Les autorités sanitaires sont suspendues à son verdict: en quelques jours seulement, l'Institut Pasteur à Paris est devenu la sentinelle de détection du coronavirus chinois, un nouveau venu que le personnel, déjà rodé aux autres virus respiratoires, manipule sous très haute protection.
C'est ici que les trois premiers cas en Europe, des Français revenant de Chine, ont été confirmés vendredi. Quand les courbes positives se sont dessinées sur l'écran d'ordinateur "il y avait une grande excitation car ça validait toute la chaîne, depuis l'infirmière de l'hôpital qui a fait le prélèvement sur le patient jusqu'à la fiabilité de notre +test-diagnostic+", confie Vincent Enouf, directeur adjoint du Centre national de référence (CNR) des virus des infections respiratoires de Pasteur.
Le soulagement était d'autant plus fort que ce premier test avait été mis au point en un temps record. "Quelques jours après les premiers cas, les Chinois ont eu la très bonne idée de faire un séquençage de génome complet" du nouveau virus, raconte-t-il.
Ce séquençage "nouvelle génération" a été rapidement diffusé au sein de la communauté scientifique et publié sur une base de données spécialisée. A partir de cette séquence, les équipes de l'Institut Pasteur ont pu élaborer un test fiable.
Chaque jour, l'Institut réceptionne une dizaine de prélèvements en provenance d'hôpitaux français, à température ambiante. Il s'agit de prélèvements "nasaux-pharyngés" (mucus nasal ou de gorge) - comme pour la grippe - effectués sur des patients "suspects".
Les échantillons ne doivent surtout pas être altérés pour éviter de fausser les résultats - un faux négatif par exemple ferait sortir un patient de l'hôpital alors qu'il est contagieux.
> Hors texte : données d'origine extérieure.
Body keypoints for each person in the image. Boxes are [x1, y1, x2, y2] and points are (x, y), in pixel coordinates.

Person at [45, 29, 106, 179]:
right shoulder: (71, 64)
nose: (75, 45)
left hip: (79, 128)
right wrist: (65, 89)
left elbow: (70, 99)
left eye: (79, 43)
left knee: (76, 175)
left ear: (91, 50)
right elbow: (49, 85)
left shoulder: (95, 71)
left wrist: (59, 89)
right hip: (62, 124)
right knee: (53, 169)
Un protocole spécifique ultra-sécurisé a donc été mis en place.
Le virus est inoculé sur des cellules inertes. Si le prélèvement s'avère positif, il est communiqué au clinicien et à son patient, puis descendu dans un laboratoire de niveau "P3", le plus haut niveau de sécurité de Pasteur - le degré le plus élevé (4) est utilisé pour Ebola mais dans d'autres instituts.
- Combinaison intégrale -
C'est là, sous combinaison intégrale, masque FFP3 (le plus filtrant possible) et lunettes, dans une pièce d'où aucune particule ne sort, que le coronavirus est cultivé, dans l'espoir de l'isoler et de l'expertiser.
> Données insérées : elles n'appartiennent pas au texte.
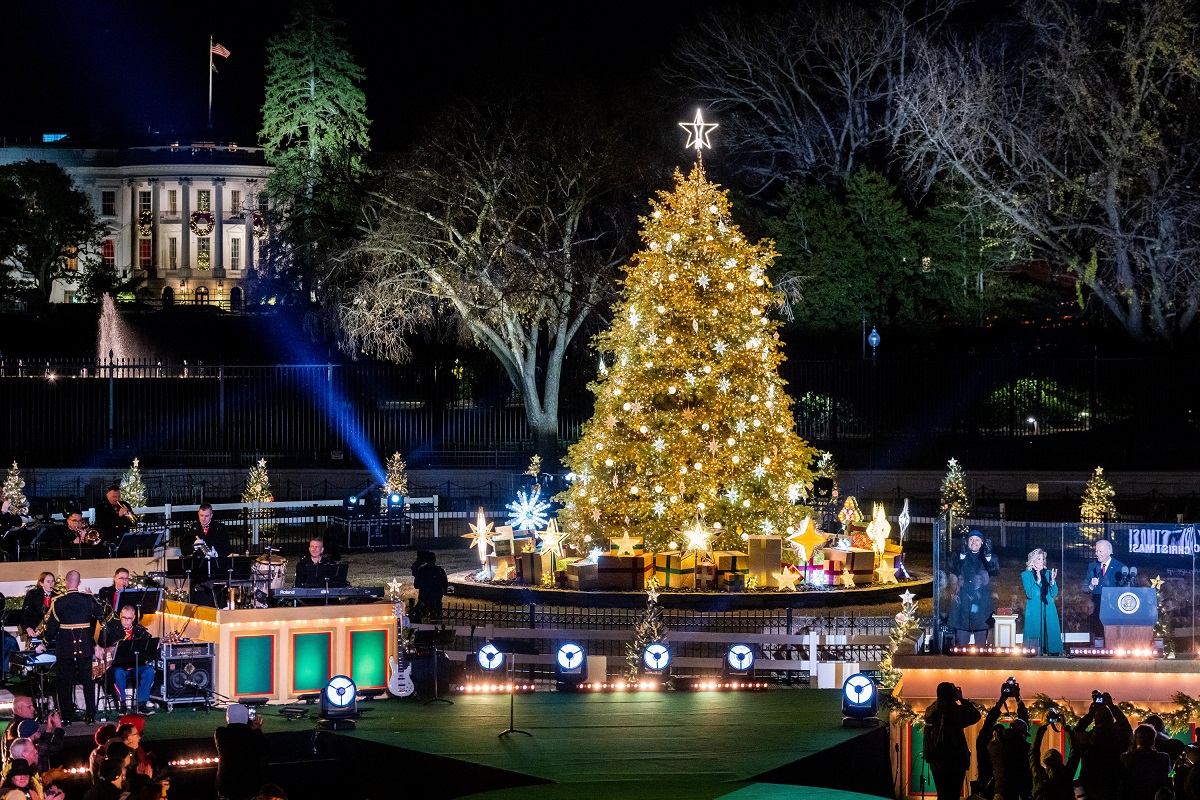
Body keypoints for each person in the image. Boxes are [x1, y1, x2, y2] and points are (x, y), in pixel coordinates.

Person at [39, 571, 104, 725]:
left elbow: (52, 628)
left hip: (65, 647)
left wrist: (44, 642)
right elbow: (100, 616)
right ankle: (90, 717)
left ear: (67, 583)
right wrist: (97, 644)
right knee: (88, 681)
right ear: (79, 583)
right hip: (85, 646)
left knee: (64, 683)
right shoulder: (89, 600)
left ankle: (67, 718)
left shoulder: (58, 602)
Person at [923, 681, 982, 800]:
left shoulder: (931, 710)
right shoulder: (953, 710)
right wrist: (962, 699)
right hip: (954, 761)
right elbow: (975, 716)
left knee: (942, 795)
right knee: (953, 795)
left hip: (936, 760)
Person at [975, 680, 1029, 799]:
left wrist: (1000, 701)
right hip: (1016, 792)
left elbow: (985, 729)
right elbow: (1024, 726)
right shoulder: (1019, 746)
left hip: (990, 791)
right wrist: (1018, 698)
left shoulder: (989, 747)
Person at [98, 606, 157, 715]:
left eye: (129, 618)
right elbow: (100, 645)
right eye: (124, 618)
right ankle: (123, 704)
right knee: (118, 673)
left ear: (134, 618)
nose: (126, 621)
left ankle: (141, 704)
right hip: (118, 666)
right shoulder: (111, 628)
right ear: (120, 616)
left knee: (149, 671)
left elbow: (149, 645)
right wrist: (109, 648)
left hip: (136, 665)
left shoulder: (139, 630)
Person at [1077, 692, 1134, 800]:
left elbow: (1078, 731)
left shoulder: (1089, 739)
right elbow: (1125, 726)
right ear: (1111, 719)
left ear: (1095, 720)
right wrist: (1111, 706)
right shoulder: (1118, 738)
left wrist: (1090, 715)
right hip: (1113, 786)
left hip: (1092, 787)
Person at [948, 531, 1000, 646]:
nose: (974, 542)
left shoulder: (988, 557)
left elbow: (994, 571)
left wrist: (988, 556)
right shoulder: (960, 556)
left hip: (982, 606)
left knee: (981, 644)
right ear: (967, 542)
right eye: (971, 539)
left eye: (977, 539)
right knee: (961, 643)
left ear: (982, 542)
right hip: (964, 606)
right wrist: (962, 556)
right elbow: (954, 569)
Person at [215, 703, 267, 800]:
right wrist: (258, 730)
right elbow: (266, 750)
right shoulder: (253, 735)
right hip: (249, 789)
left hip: (227, 788)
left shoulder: (221, 733)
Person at [1084, 539, 1127, 645]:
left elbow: (1125, 589)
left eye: (1100, 551)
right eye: (1096, 551)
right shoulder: (1092, 566)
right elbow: (1085, 588)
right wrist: (1091, 585)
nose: (1097, 554)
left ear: (1109, 551)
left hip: (1113, 609)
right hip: (1096, 608)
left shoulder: (1120, 567)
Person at [1023, 549, 1063, 655]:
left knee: (1050, 631)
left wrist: (1053, 581)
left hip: (1049, 608)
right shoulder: (1026, 575)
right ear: (1033, 561)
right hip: (1034, 610)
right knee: (1034, 636)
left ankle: (1053, 653)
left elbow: (1053, 593)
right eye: (1039, 559)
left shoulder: (1049, 573)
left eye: (1043, 559)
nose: (1041, 561)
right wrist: (1038, 582)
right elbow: (1030, 594)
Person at [1031, 716, 1081, 800]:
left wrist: (1043, 727)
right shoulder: (1066, 774)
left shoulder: (1039, 775)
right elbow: (1075, 751)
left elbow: (1033, 752)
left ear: (1045, 760)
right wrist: (1066, 728)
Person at [3, 698, 61, 770]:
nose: (33, 709)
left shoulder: (15, 725)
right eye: (29, 707)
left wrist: (48, 729)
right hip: (26, 774)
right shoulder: (18, 726)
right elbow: (46, 748)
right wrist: (58, 727)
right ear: (19, 709)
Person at [411, 551, 448, 622]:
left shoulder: (422, 571)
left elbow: (416, 584)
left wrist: (419, 562)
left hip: (424, 598)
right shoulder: (440, 571)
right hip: (435, 598)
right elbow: (445, 585)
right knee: (435, 619)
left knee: (417, 616)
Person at [20, 574, 56, 641]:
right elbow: (24, 614)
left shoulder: (57, 596)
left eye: (52, 581)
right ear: (41, 583)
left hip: (52, 632)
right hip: (35, 630)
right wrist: (28, 628)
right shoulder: (33, 595)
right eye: (48, 581)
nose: (51, 584)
"Comme le virus est vivant et qu'on ne le connaît pas, on protège le personnel de la façon la plus drastique", détaille Vincent Enouf, précisant que ces conditions étaient les mêmes pour le Sras et le sont toujours - très rarement - pour le Mers.
Mélanie Albert, technicienne supérieure de laboratoire, se dit totalement sereine: la jeune femme est habituée aux virus respiratoires, comme la grippe - contre laquelle elle est vaccinée. Tous les gestes, elle les connaît. "Elle a la main verte", ironise son supérieur.
"C'est très important de faire appel à des laboratoires qui ont l'habitude de travailler dans des conditions d'urgence : on prend des précautions supplémentaires mais le personnel est complètement prêt, il a conscience de ce qu'il fait", se félicite Vincent Enouf.
Et ces jours-ci, sa petite équipe de sept personnes est "hyper motivée, car à partir du moment où l'inconnu est présent, ça nous donne envie de savoir", assure-t-il. "Les journées sont beaucoup plus longues... parce que c'est passionnant", acquiesce, enthousiaste, Mélanie Albert.
Les "suspicions", comme ils les appellent, vont probablement continuer d'arriver dans les jours qui viennent. Et l'Institut Pasteur va diffuser son test aux autres hôpitaux en France pour pouvoir multiplier les sentinelles et détecter plus de cas - si l'épidémie se diffuse davantage en France, il faudra néanmoins sélectionner les prélèvements.
L'enjeu pour l'institut de recherche est maintenant de réussir à isoler le virus français, notamment dans un espoir thérapeutique: élaborer un vaccin ou des traitements contre ce virus contre lequel il n'existe à l'heure actuel aucun traitement. Ils espèrent pouvoir le faire dans la semaine.